The Expert: New York City hair colorist and salon owner Marie Robinson
She says: There's no need to chop off your hair—or see a professional, in most cases. First, pick a semi- or demi-permanent dye in the same shade as your natural color. The dye should be the opposite tone of your ombre ends because you'll use it to neutralize the lightened section. For example, a dark brunette with warm chestnut ends would use a cool ash-brown. Pick a deposit-only formula (with low or no ammonia) like L'Oreal Healthy Look Creme Gloss, $9. Apply the dye on your lighter ends only. A minute before you're supposed to rinse, get in the shower, wet your hair to emulsify the dye, then rub it all over as if you're shampooing. After you distribute the dye from root to tip, rinse.
Q: I let me hair air-dry into beauty waves during the summer, but it's getting a little too cold to go out with damp hair. Can I get the same texture with a dryer? —Carly Noreen, 30, Jacksonville, North Carolina
The Expert: New York City hairstylist and salon owner Ted Gibson
He says: Yes! Twist 1- to 1.5-inch sections of your damp hair (just like you'd absentmindedly twirl your hair), then mist them with a styling spray (I use my Ted Gibson Build It Blow Drying Agent, $20) and let them fall. Repeat all over, twisting in different directions each time. Blowdry the sections using a diffuser attachment, tilting your head so the twists rest on the prongs of the diffuser (don't scrunch or it will end up frizzy). If your hair is shoulder length or longer, here's an easier option: Mist damp hair with a volumizing spray, coil it into a topknot, pin it, and sleep with in place. When you wake up and remove the pins, you'll have waves.

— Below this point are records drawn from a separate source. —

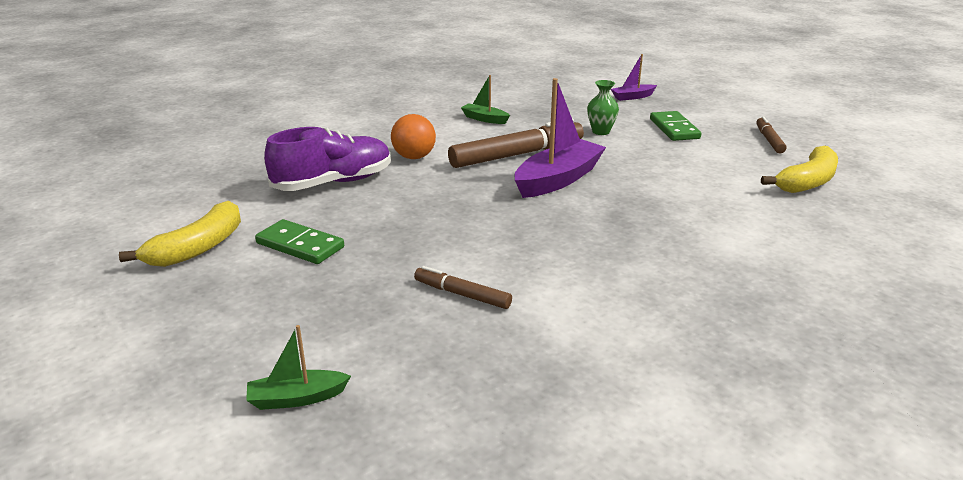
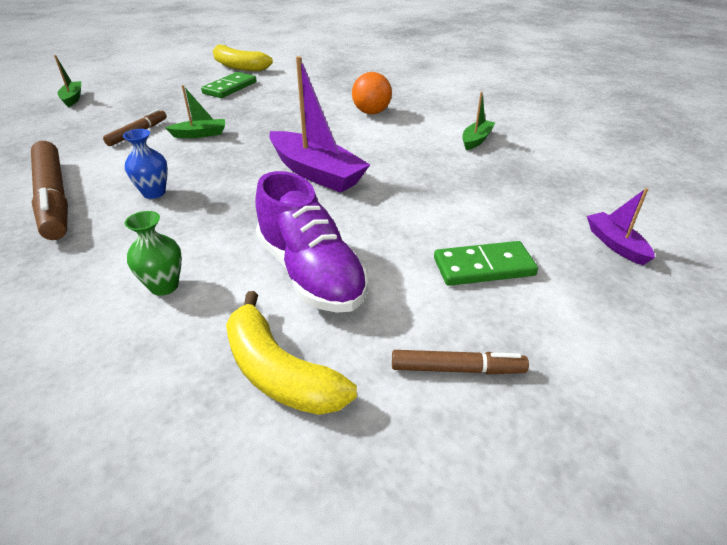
camera: 90 degrees right, 10 degrees up
purple shoe [264,127,391,191] -> purple shoe moved to [255,171,368,313]
brown marker [448,118,584,168] -> brown marker moved to [31,141,68,240]
green vase [587,80,619,135] -> green vase moved to [125,211,182,296]
none -> blue vase [123,129,168,199]
none -> green boat [165,85,225,138]

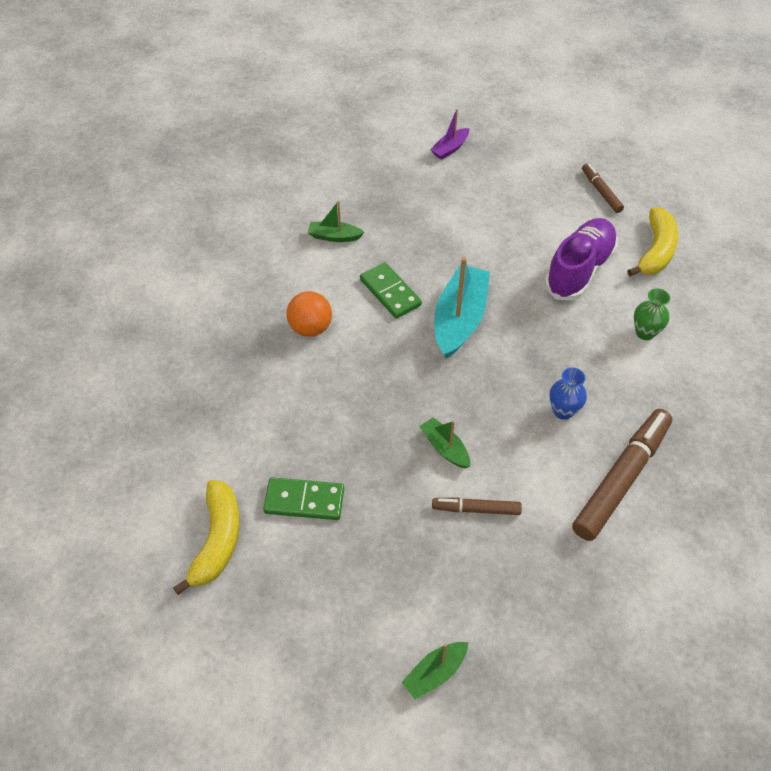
camera: 115 degrees left, 15 degrees up
purple boat [269,56,370,193] -> turquoise boat [434,257,490,359]
green domino [434,241,538,286] -> green domino moved to [360,262,422,319]

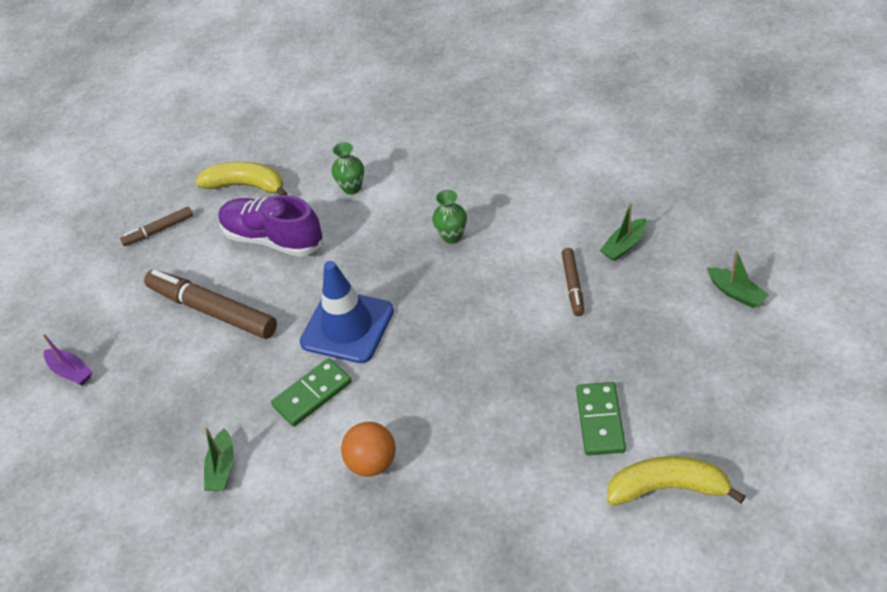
camera: 90 degrees left, 5 degrees down
green boat [419,417,470,468] -> green boat moved to [600,202,647,261]
turquoise boat [434,257,490,359] -> blue traffic cone [300,261,394,363]
blue vase [550,368,587,420] -> green vase [432,190,467,244]
brown marker [572,409,672,541] -> brown marker moved to [144,269,277,339]

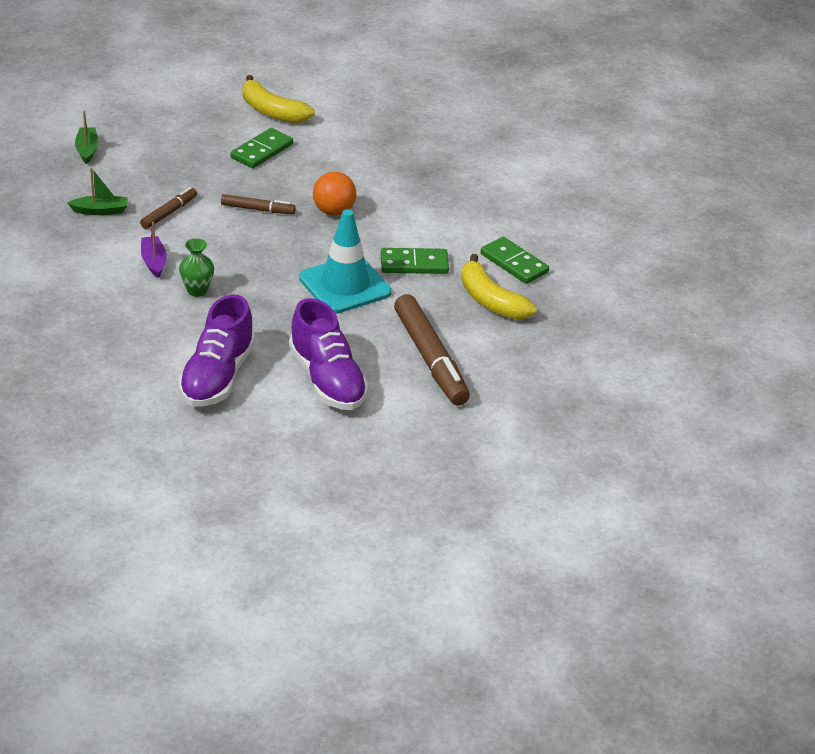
camera: 150 degrees left, 10 degrees down
purple boat [43,334,93,385] -> purple boat moved to [141,222,167,278]
brown marker [120,207,193,246] -> brown marker moved to [221,194,296,214]
yellow banana [195,162,288,195] -> yellow banana moved to [461,254,537,320]
green boat [204,427,234,491] -> green domino [481,237,549,284]
blue traffic cone [300,261,394,363] -> turquoise traffic cone [299,209,392,314]
green vase [331,142,364,195] -> purple shoe [178,294,255,407]
orange ball [341,422,396,477] -> orange ball moved to [313,172,356,216]

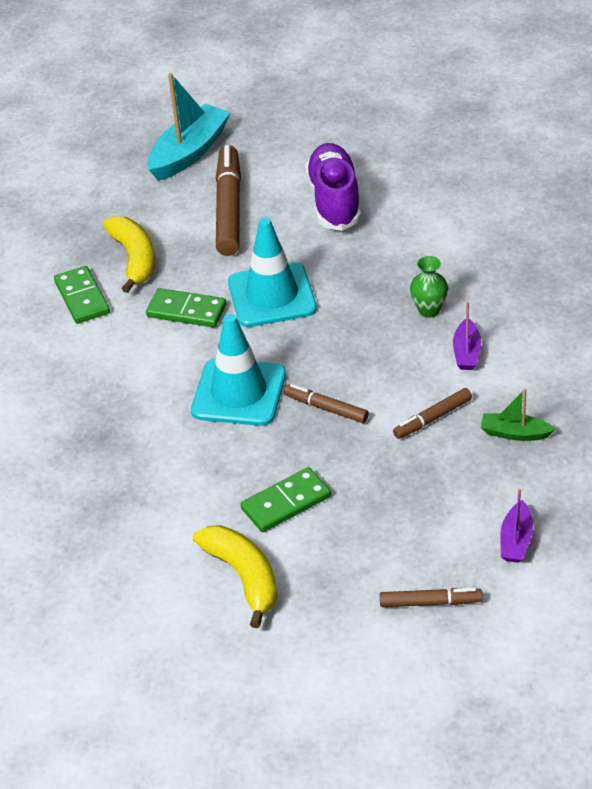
camera: 155 degrees left, 5 degrees up
green boat [75,111,98,164] -> purple boat [500,489,533,563]
purple shoe [178,294,255,407] -> none
orange ball [313,172,356,216] -> turquoise traffic cone [191,314,286,426]
none -> turquoise boat [148,73,231,181]
none -> brown marker [380,588,483,607]

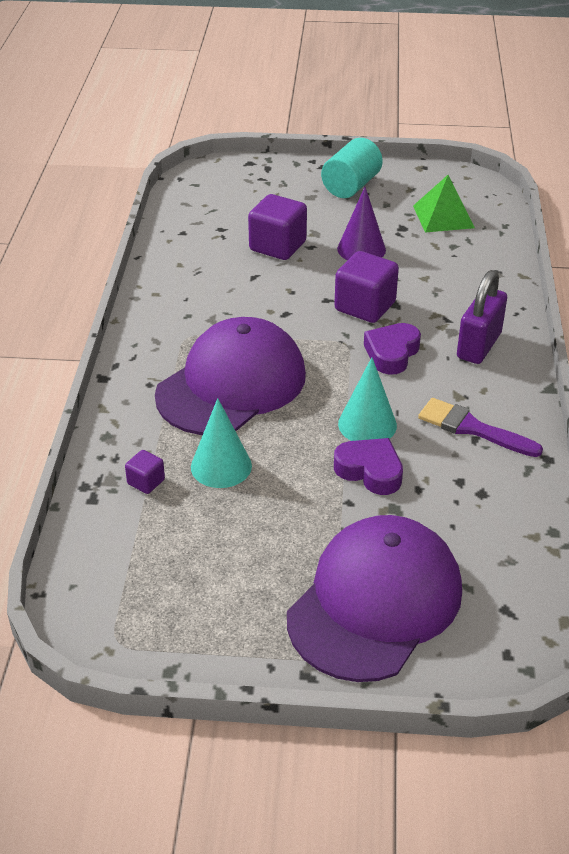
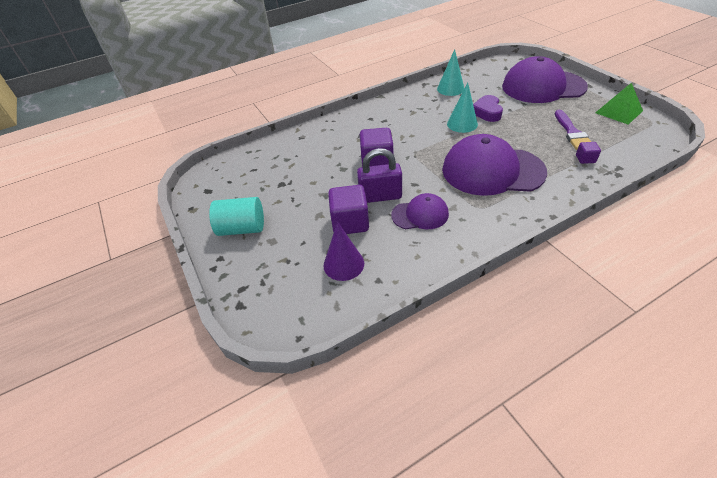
camera: 120 degrees left, 5 degrees up
turquoise cone [191,398,252,488] -> turquoise cone moved to [437,49,464,96]
purple cone [337,187,386,260] -> purple cone moved to [323,222,364,281]
purple heart [364,323,421,375] -> none
green pyramid [413,175,475,232] -> green pyramid moved to [595,83,643,125]
purple brush [418,398,543,457] -> purple brush moved to [555,110,591,150]
purple padlock [457,270,507,364] -> purple padlock moved to [357,148,402,203]
none -> purple cap [391,193,449,230]

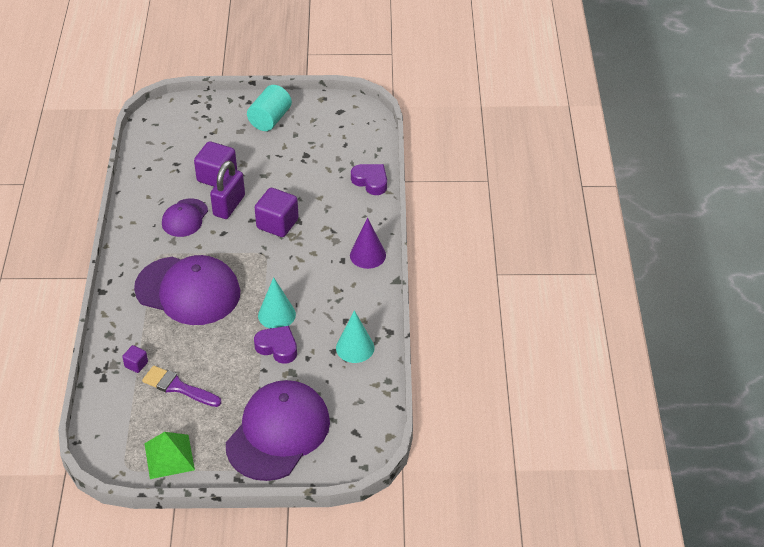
camera: 115 degrees right, 0 degrees up
purple cone [323,222,364,281] -> purple cone moved to [350,217,386,269]
purple cap [442,134,547,196] -> purple cap turned 75 degrees clockwise [134,255,240,325]
none -> purple heart [351,164,387,195]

Q: Now that it's not as humid, my skin is starting to feel dry. But I'm worried if I start using more moisturizing products, I'll break out. Is there a solution? —Kristyn Nucci, 20, Woodstock, Georgia
The Expert: Cambridge, Massachusetts, dermatologist Dr. Ranella Hirsch
She says: In the cooler, drier months of fall, your skin produces less sebum and sweat. Transitioning your skincare is simpler than you might think. Most of the time, the active ingredients you rely on don't need to change at all. Instead, what changes from season to season is the "vehicle." Think of skincare delivery vehicles on a spectrum from really thick creams to lotions, which are lighter, and then even-lighter-weight gels. The swap most people with normal or combination skin should make from August to September is from a light gel to a lotion. In winter, you can go from a lotion to a cream. Since you're changing vehicles, not active ingredients, you shouldn't have an issue with pimples. Acne is a more common problem during the shift from spring to summer, when people continue to use heavier products that can block pores when they're sweating or when it's humid.
Q: I've been doing the glowy, bronzy thing all summer, but I feel like I should update my makeup look for fall. What do you suggest? —Erin Eastburn, 24, New York City
The Expert: New York City makeup artist Christian McCulloch
He says: Just because it's September doesn't mean the smoky eye and red lipstick need to come out! I think fall and winter are when you need bronzer most. You still want your complexion to look fresh and healthy, and bronzer gives you that little shot of sun. Kate Moss is a prime example: She keeps a little goldenness going on year-round. I suggest dusting on a bronzer with a bit of shimmer (I love Dolce&Gabbana The Bronzer Glow Bronzing Powder in Cashmere, $50) from the tops of the apples of your cheeks to your cheekbones toward your ears, then sweeping it in a C-shape up to your temples. Then, without adding anymore product, skim the brush across your nose—just to blend it all together. The size of the brush does make a difference. A giant brush is not ideal, because instead of targeting the cheekbones, it hits everything indiscriminately. Get more control with a soft blender brush like the MAC 129 Powder/Blush Brush, $35.
Q: I've noticed brown spots on my forehead, near my hairline. What are they—and how do I get rid of them? —Beth Scarnati, 34, Los Angeles
The Expert: New York City dermatologist at Marmur Medical Dr. Ellen Marmur
She says: If you weren't careful about applying sunscreen all the way up into your hairline this summer, it could be sun-related. (These spots are usually a bit larger than typical nose and cheek freckles.) If the discoloration looks like large, blotchy patches that run together, it might be melasma, a form of hyper- pigmentation triggered by high estrogen levels. Either way, if you don't wear sunscreen loyally every day, you'll never get rid of the spots. Once you have the SPF habit down, use a topical product that inhibits melanin production (with ingredients like kojic acid, arbutin, or licorice root) and blocks the transfer of it to the skin's surface (using ingredients like soy or niacinamide). SkinCeuticals Advanced Pigment Corrector, $90, does both. The key with any treatment for hyperpigmentation is to use it diligently day and night—and stick with it! Most of my patients give up after a couple weeks, but brown-spot reduction can take at least 12 weeks, even with a prescription-strength product.